This goes along well with my last article, Depression in the 21st Century, where I urged the abandonment of unnecessary fear in understanding what a deflationary depression would look like for various people.
Lynn concludes his article:
There are winners and losers, just as there are from most economic developments. The important point is that the people who lose are more powerful than the people who gain. That might explain why we hear about the dangers of deflation, and not about its advantages. It still doesn’t make them right.
There is no threat from deflation. It may even be desirable if it encourages a balance between saving and consumption, and discourages governments and banks from taking on debt.

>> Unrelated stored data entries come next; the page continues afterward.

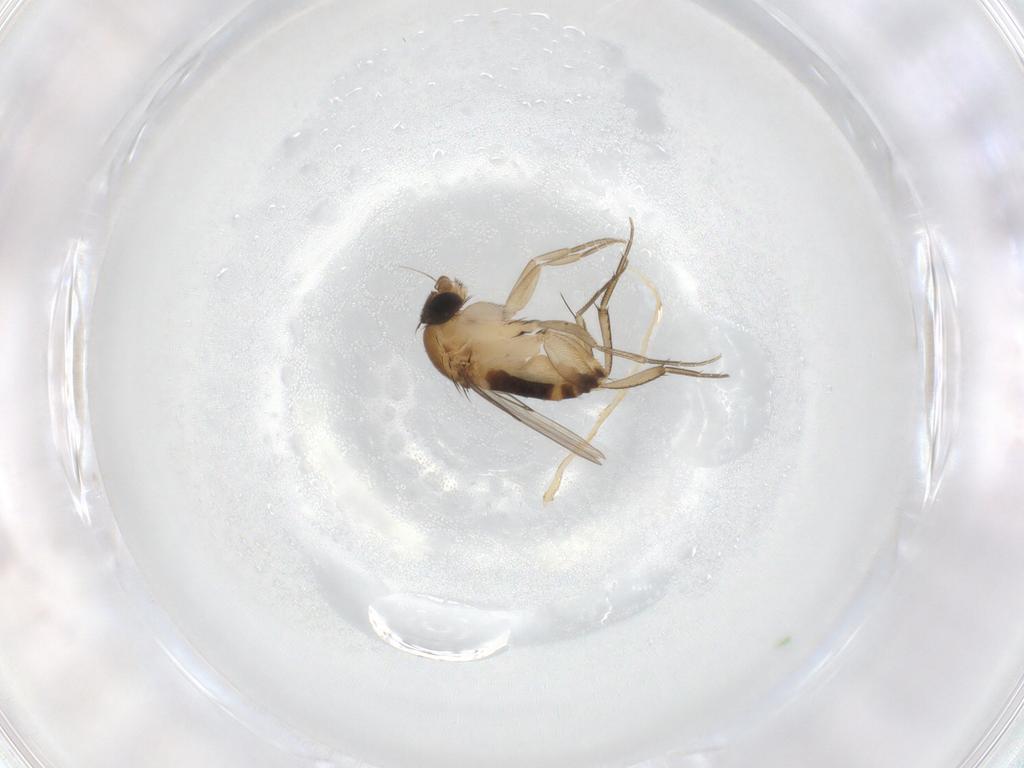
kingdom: Animalia
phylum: Arthropoda
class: Insecta
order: Diptera
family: Phoridae
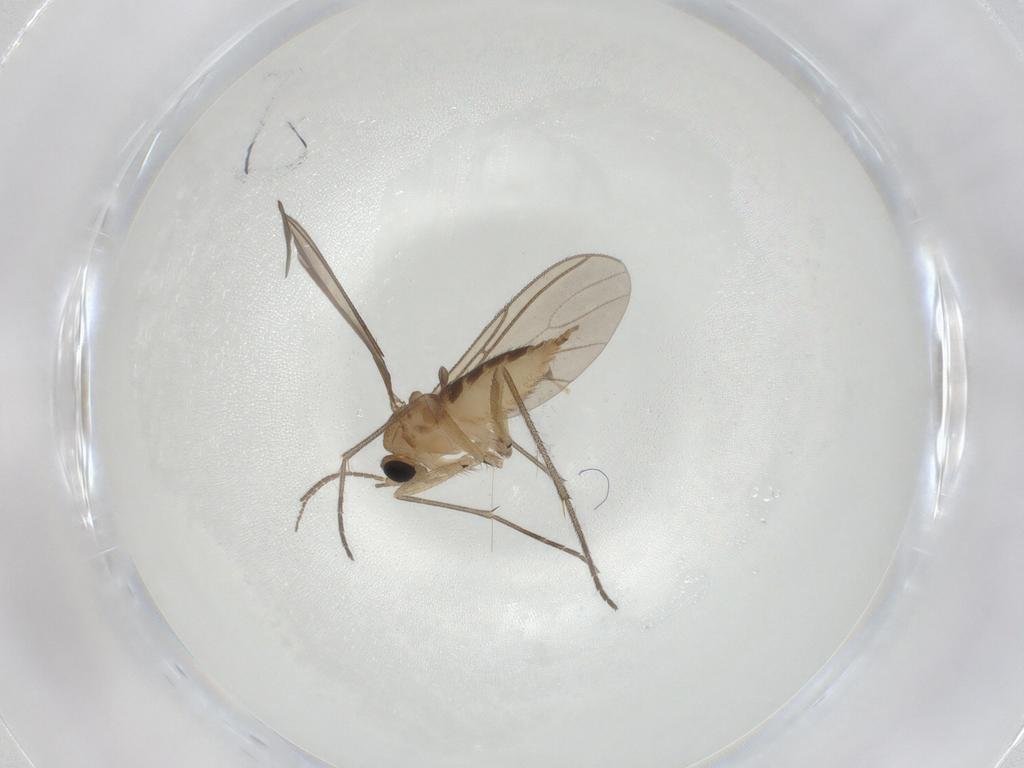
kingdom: Animalia
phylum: Arthropoda
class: Insecta
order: Diptera
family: Sciaridae
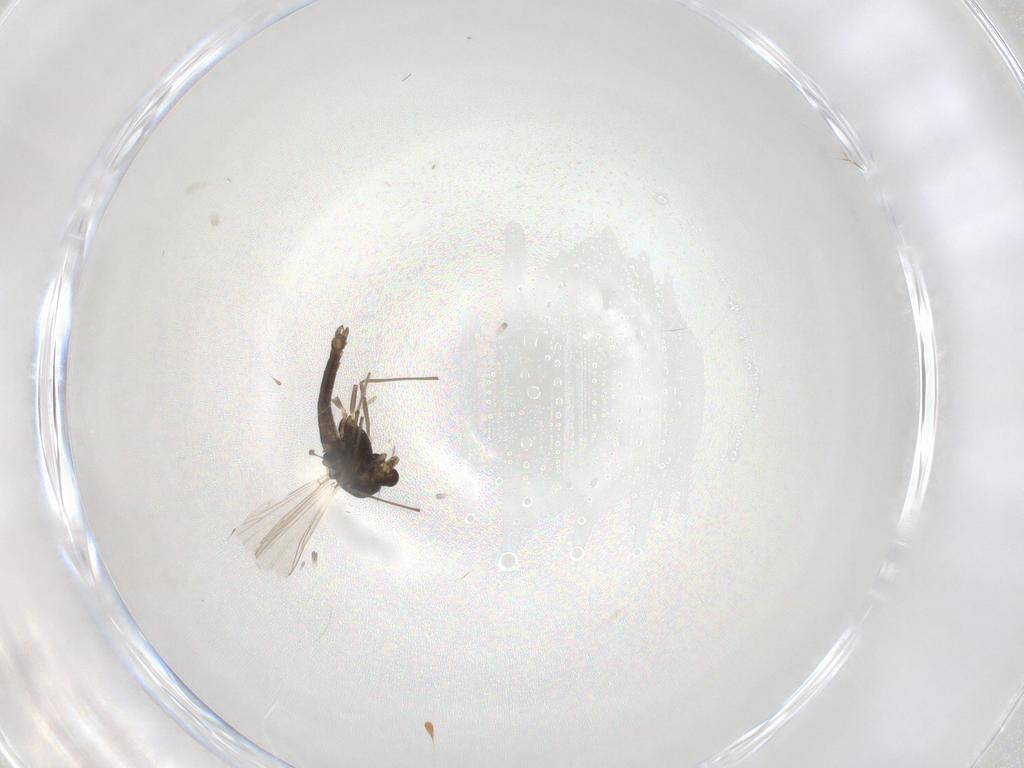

If Lynn's conclusion sounds conspiratorial, it's because it is. "The money interest" as it used to be known will stop at no end to ensure that they are able to increase the supply of it at will. 180 years ago this meant attempting the assassination of Andrew Jackson - six times. Murray Rothbard's book, A History Of Money and Banking in the United States, is perhaps the best book to read for understanding these realities. It destroys popular misconceptions and attacks those originally responsible for their adoption into mainstream thought.
As an extension to Lynn's piece today, curious readers may wish to explore a more in depth piece discussing deflation and the misinformation that has typically been tied to it. To do so, I recommend Jorg Guido Hulsmann's monograph Deflation and Liberty, which can be read free in its entirety at that link.
It is high time to put an end to the culture of fear being propagated by central bankers and their minions in government. Neither deflation nor a general economic depression can be seen as an unquestionable evil. Both will reinstate discipline in our markets and provide justice for the responsible.